Amboseli National Park


Amboseli is a land of giants: the most impressive giant of all is Mt Kilimanjaro, Africa’s highest mountain lies just over the border in Tanzania, but the most impressive views of its snowcapped peak are found in Amboseli. The early light of dawn turns the mountain a dark hue of purple, and its snows into an ethereal pink. The sight of Kilimanjaro high above herds of elephant (the other giants) crossing the plains of Amboseli is a timeless African image.


Where is Amboseli?

It shares the national border with Tanzania, and stretches away into Kenya. Kilimanjaro (in Tanzania) is just across the border and presents the classic photo opportunities of wildlife infront of a Kili backdrop.

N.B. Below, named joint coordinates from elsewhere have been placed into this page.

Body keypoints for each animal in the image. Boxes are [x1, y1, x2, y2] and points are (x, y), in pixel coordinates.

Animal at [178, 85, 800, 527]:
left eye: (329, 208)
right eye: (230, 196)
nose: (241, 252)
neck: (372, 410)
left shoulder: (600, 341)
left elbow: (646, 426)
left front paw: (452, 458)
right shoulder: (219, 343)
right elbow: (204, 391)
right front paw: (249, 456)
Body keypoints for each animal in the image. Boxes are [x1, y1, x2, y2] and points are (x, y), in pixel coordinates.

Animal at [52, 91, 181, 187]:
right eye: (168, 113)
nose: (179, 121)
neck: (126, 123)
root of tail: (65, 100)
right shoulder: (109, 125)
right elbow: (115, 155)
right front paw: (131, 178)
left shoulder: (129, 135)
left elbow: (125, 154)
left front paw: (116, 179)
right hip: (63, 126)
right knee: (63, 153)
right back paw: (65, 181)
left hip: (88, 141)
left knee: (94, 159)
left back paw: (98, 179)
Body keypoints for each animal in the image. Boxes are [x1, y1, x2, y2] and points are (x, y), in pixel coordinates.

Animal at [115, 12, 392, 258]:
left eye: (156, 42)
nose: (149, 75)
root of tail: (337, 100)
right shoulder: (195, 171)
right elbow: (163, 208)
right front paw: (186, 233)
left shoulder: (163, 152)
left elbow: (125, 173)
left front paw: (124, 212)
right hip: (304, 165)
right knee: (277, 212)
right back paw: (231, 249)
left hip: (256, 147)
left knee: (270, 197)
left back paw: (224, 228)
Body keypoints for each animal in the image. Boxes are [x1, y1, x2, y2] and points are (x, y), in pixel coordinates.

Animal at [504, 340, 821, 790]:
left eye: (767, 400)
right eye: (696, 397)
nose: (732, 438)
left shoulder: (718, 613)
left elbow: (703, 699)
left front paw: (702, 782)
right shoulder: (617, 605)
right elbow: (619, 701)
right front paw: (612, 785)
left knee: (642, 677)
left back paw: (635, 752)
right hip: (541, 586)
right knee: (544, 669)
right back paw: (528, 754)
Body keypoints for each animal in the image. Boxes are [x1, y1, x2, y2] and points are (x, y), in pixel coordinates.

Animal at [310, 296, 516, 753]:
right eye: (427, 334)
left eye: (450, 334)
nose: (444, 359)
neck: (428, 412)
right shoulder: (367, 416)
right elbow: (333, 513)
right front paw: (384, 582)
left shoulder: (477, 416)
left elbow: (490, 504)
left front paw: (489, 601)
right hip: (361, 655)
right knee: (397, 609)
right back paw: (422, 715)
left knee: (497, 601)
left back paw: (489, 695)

Sunset: Kilimanjaro in the background

How big is the park?
392 Km²

Access to the park
Is dead easy. The main road between Nairobi and Mombasa has three gates at various points; the road from Nairobi down to Arush and the Tanzania border has a gate right on the border and there is another gate (obscure and little-used) on the east of the park, also on the Kenya/Tanzania border.


Maasai warrior turned wildlife guide.

Habitats of Amboseli

The park is centred around a large hill, which provides panoramic views of the surrounding plains, often crossed by whirlwinds that send dust-devils into the sky. This is a place of wide dry plains, where the horizons stretch into the furthest distance and become one with the sky. Extensive acacia forests.

Animals of Amboseli

Amboseli is renowned for its mighty elephant populations, including some impressively tusked bulls, who are drawn to a series of large, lush swamplands. Large herds of wildebeest, zebra and impala graze on the open plains. There are areas of acacia forest which are good birding and which are also home to many small mammals. Cheetah are also often seen here.


Several campsites and many excellent lodges to choose between.

Park note

This area is home to many Maasai communities, who live around the perimeter of the Amboseli National Park. This open country is good walking territory and many camps and lodges organise game walks. It’s also possible to spend time in local Maasai villages and glimpse a very traditional way of life.